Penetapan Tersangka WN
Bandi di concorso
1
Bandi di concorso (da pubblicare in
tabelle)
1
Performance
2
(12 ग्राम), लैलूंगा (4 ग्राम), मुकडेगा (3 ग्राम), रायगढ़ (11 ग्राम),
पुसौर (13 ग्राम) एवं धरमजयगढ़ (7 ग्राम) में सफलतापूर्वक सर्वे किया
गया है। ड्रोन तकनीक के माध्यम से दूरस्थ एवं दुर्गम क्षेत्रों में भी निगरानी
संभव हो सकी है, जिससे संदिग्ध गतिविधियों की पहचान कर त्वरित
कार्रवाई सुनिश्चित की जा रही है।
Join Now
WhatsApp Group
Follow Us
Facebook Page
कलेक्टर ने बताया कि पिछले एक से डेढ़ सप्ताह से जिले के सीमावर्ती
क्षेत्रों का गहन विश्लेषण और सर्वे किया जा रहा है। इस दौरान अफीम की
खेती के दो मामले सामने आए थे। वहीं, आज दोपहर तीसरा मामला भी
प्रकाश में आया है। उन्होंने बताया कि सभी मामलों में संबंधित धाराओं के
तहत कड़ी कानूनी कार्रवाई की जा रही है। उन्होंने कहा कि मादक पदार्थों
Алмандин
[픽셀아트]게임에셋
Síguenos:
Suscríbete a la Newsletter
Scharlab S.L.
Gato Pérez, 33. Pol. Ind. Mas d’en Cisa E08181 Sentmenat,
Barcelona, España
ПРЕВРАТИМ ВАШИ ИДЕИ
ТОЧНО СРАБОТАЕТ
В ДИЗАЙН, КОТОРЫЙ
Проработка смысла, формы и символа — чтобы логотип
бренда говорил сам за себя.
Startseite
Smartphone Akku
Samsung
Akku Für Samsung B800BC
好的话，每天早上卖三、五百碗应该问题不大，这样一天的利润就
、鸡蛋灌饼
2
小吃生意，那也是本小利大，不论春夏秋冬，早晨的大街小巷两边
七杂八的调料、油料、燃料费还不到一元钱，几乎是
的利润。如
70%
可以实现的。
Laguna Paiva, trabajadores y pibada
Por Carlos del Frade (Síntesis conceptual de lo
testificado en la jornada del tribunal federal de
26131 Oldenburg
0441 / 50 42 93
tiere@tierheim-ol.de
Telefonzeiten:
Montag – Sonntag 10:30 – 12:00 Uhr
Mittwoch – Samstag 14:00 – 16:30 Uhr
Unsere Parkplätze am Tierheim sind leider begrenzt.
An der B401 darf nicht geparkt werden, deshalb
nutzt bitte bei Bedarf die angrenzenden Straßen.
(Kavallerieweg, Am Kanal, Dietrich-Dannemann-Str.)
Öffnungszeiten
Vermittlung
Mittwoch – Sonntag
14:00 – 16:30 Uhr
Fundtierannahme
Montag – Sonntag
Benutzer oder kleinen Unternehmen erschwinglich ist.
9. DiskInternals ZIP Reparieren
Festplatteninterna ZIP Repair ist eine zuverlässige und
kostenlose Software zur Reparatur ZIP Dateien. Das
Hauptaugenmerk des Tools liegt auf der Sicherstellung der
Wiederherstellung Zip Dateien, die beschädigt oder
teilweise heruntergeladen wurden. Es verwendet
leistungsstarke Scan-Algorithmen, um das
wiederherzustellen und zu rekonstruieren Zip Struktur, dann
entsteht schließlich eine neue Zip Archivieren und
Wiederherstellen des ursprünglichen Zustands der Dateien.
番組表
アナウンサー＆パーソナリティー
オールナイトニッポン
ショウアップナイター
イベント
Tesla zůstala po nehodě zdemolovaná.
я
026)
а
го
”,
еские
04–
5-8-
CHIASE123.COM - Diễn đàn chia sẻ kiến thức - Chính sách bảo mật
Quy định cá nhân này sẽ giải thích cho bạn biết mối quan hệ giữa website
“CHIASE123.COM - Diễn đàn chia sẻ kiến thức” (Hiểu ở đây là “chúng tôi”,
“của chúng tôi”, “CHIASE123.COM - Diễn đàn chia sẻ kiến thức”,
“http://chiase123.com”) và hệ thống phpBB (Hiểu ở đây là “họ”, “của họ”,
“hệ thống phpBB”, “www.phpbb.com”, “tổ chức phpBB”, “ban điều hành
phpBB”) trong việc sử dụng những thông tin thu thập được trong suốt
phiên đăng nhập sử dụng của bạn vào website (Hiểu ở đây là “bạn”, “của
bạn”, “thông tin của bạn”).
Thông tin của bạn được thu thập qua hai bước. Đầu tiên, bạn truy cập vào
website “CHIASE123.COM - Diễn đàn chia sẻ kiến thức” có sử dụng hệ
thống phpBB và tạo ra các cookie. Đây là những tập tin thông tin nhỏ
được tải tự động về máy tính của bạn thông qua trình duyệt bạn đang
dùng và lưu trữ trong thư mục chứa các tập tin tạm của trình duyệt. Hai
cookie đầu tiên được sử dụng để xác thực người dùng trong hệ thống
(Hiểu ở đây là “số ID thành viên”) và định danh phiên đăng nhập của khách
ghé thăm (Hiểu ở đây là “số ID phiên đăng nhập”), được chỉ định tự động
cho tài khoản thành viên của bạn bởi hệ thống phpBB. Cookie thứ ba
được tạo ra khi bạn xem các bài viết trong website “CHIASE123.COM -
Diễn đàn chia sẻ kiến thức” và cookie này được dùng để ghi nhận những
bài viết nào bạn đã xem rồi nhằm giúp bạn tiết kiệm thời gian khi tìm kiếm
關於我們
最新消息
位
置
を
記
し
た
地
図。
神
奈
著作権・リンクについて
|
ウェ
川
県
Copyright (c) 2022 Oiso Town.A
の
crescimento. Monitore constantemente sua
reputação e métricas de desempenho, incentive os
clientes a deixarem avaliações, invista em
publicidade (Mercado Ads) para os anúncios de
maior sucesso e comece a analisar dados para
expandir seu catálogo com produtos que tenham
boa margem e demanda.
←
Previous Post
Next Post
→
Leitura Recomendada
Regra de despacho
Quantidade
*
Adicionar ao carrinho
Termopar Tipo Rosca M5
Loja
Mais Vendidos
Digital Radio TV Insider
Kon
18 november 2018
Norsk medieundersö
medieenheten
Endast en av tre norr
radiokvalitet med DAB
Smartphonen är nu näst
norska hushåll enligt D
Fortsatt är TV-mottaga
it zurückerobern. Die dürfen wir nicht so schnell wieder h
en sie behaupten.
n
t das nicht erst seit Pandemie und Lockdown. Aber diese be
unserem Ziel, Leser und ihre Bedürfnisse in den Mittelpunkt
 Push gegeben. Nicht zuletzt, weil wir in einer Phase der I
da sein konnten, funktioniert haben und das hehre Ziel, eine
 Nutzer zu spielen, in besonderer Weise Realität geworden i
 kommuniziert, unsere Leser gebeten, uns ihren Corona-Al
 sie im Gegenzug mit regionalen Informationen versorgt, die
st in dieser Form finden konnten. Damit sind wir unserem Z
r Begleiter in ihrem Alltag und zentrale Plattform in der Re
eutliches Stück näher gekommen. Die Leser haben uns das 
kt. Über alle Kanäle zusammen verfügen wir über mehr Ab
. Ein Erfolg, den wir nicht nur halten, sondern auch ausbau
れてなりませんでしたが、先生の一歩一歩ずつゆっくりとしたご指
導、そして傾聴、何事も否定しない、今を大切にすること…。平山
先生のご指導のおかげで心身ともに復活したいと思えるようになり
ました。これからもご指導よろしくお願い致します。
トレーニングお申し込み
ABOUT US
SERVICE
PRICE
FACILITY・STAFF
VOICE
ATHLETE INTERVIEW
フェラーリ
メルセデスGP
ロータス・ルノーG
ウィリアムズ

◆ ◆ ◆

### PROBLEM STATEMENT
Update the data above by replacing "Fundtierannahme" with "Fundtieraufnahme" wherever it occurs, leaving everything else unchanged.

### EXPECTED OUTPUT
Penetapan Tersangka WN
Bandi di concorso
1
Bandi di concorso (da pubblicare in
tabelle)
1
Performance
2
(12 ग्राम), लैलूंगा (4 ग्राम), मुकडेगा (3 ग्राम), रायगढ़ (11 ग्राम),
पुसौर (13 ग्राम) एवं धरमजयगढ़ (7 ग्राम) में सफलतापूर्वक सर्वे किया
गया है। ड्रोन तकनीक के माध्यम से दूरस्थ एवं दुर्गम क्षेत्रों में भी निगरानी
संभव हो सकी है, जिससे संदिग्ध गतिविधियों की पहचान कर त्वरित
कार्रवाई सुनिश्चित की जा रही है।
Join Now
WhatsApp Group
Follow Us
Facebook Page
कलेक्टर ने बताया कि पिछले एक से डेढ़ सप्ताह से जिले के सीमावर्ती
क्षेत्रों का गहन विश्लेषण और सर्वे किया जा रहा है। इस दौरान अफीम की
खेती के दो मामले सामने आए थे। वहीं, आज दोपहर तीसरा मामला भी
प्रकाश में आया है। उन्होंने बताया कि सभी मामलों में संबंधित धाराओं के
तहत कड़ी कानूनी कार्रवाई की जा रही है। उन्होंने कहा कि मादक पदार्थों
Алмандин
[픽셀아트]게임에셋
Síguenos:
Suscríbete a la Newsletter
Scharlab S.L.
Gato Pérez, 33. Pol. Ind. Mas d’en Cisa E08181 Sentmenat,
Barcelona, España
ПРЕВРАТИМ ВАШИ ИДЕИ
ТОЧНО СРАБОТАЕТ
В ДИЗАЙН, КОТОРЫЙ
Проработка смысла, формы и символа — чтобы логотип
бренда говорил сам за себя.
Startseite
Smartphone Akku
Samsung
Akku Für Samsung B800BC
好的话，每天早上卖三、五百碗应该问题不大，这样一天的利润就
、鸡蛋灌饼
2
小吃生意，那也是本小利大，不论春夏秋冬，早晨的大街小巷两边
七杂八的调料、油料、燃料费还不到一元钱，几乎是
的利润。如
70%
可以实现的。
Laguna Paiva, trabajadores y pibada
Por Carlos del Frade (Síntesis conceptual de lo
testificado en la jornada del tribunal federal de
26131 Oldenburg
0441 / 50 42 93
tiere@tierheim-ol.de
Telefonzeiten:
Montag – Sonntag 10:30 – 12:00 Uhr
Mittwoch – Samstag 14:00 – 16:30 Uhr
Unsere Parkplätze am Tierheim sind leider begrenzt.
An der B401 darf nicht geparkt werden, deshalb
nutzt bitte bei Bedarf die angrenzenden Straßen.
(Kavallerieweg, Am Kanal, Dietrich-Dannemann-Str.)
Öffnungszeiten
Vermittlung
Mittwoch – Sonntag
14:00 – 16:30 Uhr
Fundtieraufnahme
Montag – Sonntag
Benutzer oder kleinen Unternehmen erschwinglich ist.
9. DiskInternals ZIP Reparieren
Festplatteninterna ZIP Repair ist eine zuverlässige und
kostenlose Software zur Reparatur ZIP Dateien. Das
Hauptaugenmerk des Tools liegt auf der Sicherstellung der
Wiederherstellung Zip Dateien, die beschädigt oder
teilweise heruntergeladen wurden. Es verwendet
leistungsstarke Scan-Algorithmen, um das
wiederherzustellen und zu rekonstruieren Zip Struktur, dann
entsteht schließlich eine neue Zip Archivieren und
Wiederherstellen des ursprünglichen Zustands der Dateien.
番組表
アナウンサー＆パーソナリティー
オールナイトニッポン
ショウアップナイター
イベント
Tesla zůstala po nehodě zdemolovaná.
я
026)
а
го
”,
еские
04–
5-8-
CHIASE123.COM - Diễn đàn chia sẻ kiến thức - Chính sách bảo mật
Quy định cá nhân này sẽ giải thích cho bạn biết mối quan hệ giữa website
“CHIASE123.COM - Diễn đàn chia sẻ kiến thức” (Hiểu ở đây là “chúng tôi”,
“của chúng tôi”, “CHIASE123.COM - Diễn đàn chia sẻ kiến thức”,
“http://chiase123.com”) và hệ thống phpBB (Hiểu ở đây là “họ”, “của họ”,
“hệ thống phpBB”, “www.phpbb.com”, “tổ chức phpBB”, “ban điều hành
phpBB”) trong việc sử dụng những thông tin thu thập được trong suốt
phiên đăng nhập sử dụng của bạn vào website (Hiểu ở đây là “bạn”, “của
bạn”, “thông tin của bạn”).
Thông tin của bạn được thu thập qua hai bước. Đầu tiên, bạn truy cập vào
website “CHIASE123.COM - Diễn đàn chia sẻ kiến thức” có sử dụng hệ
thống phpBB và tạo ra các cookie. Đây là những tập tin thông tin nhỏ
được tải tự động về máy tính của bạn thông qua trình duyệt bạn đang
dùng và lưu trữ trong thư mục chứa các tập tin tạm của trình duyệt. Hai
cookie đầu tiên được sử dụng để xác thực người dùng trong hệ thống
(Hiểu ở đây là “số ID thành viên”) và định danh phiên đăng nhập của khách
ghé thăm (Hiểu ở đây là “số ID phiên đăng nhập”), được chỉ định tự động
cho tài khoản thành viên của bạn bởi hệ thống phpBB. Cookie thứ ba
được tạo ra khi bạn xem các bài viết trong website “CHIASE123.COM -
Diễn đàn chia sẻ kiến thức” và cookie này được dùng để ghi nhận những
bài viết nào bạn đã xem rồi nhằm giúp bạn tiết kiệm thời gian khi tìm kiếm
關於我們
最新消息
位
置
を
記
し
た
地
図。
神
奈
著作権・リンクについて
|
ウェ
川
県
Copyright (c) 2022 Oiso Town.A
の
crescimento. Monitore constantemente sua
reputação e métricas de desempenho, incentive os
clientes a deixarem avaliações, invista em
publicidade (Mercado Ads) para os anúncios de
maior sucesso e comece a analisar dados para
expandir seu catálogo com produtos que tenham
boa margem e demanda.
←
Previous Post
Next Post
→
Leitura Recomendada
Regra de despacho
Quantidade
*
Adicionar ao carrinho
Termopar Tipo Rosca M5
Loja
Mais Vendidos
Digital Radio TV Insider
Kon
18 november 2018
Norsk medieundersö
medieenheten
Endast en av tre norr
radiokvalitet med DAB
Smartphonen är nu näst
norska hushåll enligt D
Fortsatt är TV-mottaga
it zurückerobern. Die dürfen wir nicht so schnell wieder h
en sie behaupten.
n
t das nicht erst seit Pandemie und Lockdown. Aber diese be
unserem Ziel, Leser und ihre Bedürfnisse in den Mittelpunkt
 Push gegeben. Nicht zuletzt, weil wir in einer Phase der I
da sein konnten, funktioniert haben und das hehre Ziel, eine
 Nutzer zu spielen, in besonderer Weise Realität geworden i
 kommuniziert, unsere Leser gebeten, uns ihren Corona-Al
 sie im Gegenzug mit regionalen Informationen versorgt, die
st in dieser Form finden konnten. Damit sind wir unserem Z
r Begleiter in ihrem Alltag und zentrale Plattform in der Re
eutliches Stück näher gekommen. Die Leser haben uns das 
kt. Über alle Kanäle zusammen verfügen wir über mehr Ab
. Ein Erfolg, den wir nicht nur halten, sondern auch ausbau
れてなりませんでしたが、先生の一歩一歩ずつゆっくりとしたご指
導、そして傾聴、何事も否定しない、今を大切にすること…。平山
先生のご指導のおかげで心身ともに復活したいと思えるようになり
ました。これからもご指導よろしくお願い致します。
トレーニングお申し込み
ABOUT US
SERVICE
PRICE
FACILITY・STAFF
VOICE
ATHLETE INTERVIEW
フェラーリ
メルセデスGP
ロータス・ルノーG
ウィリアムズ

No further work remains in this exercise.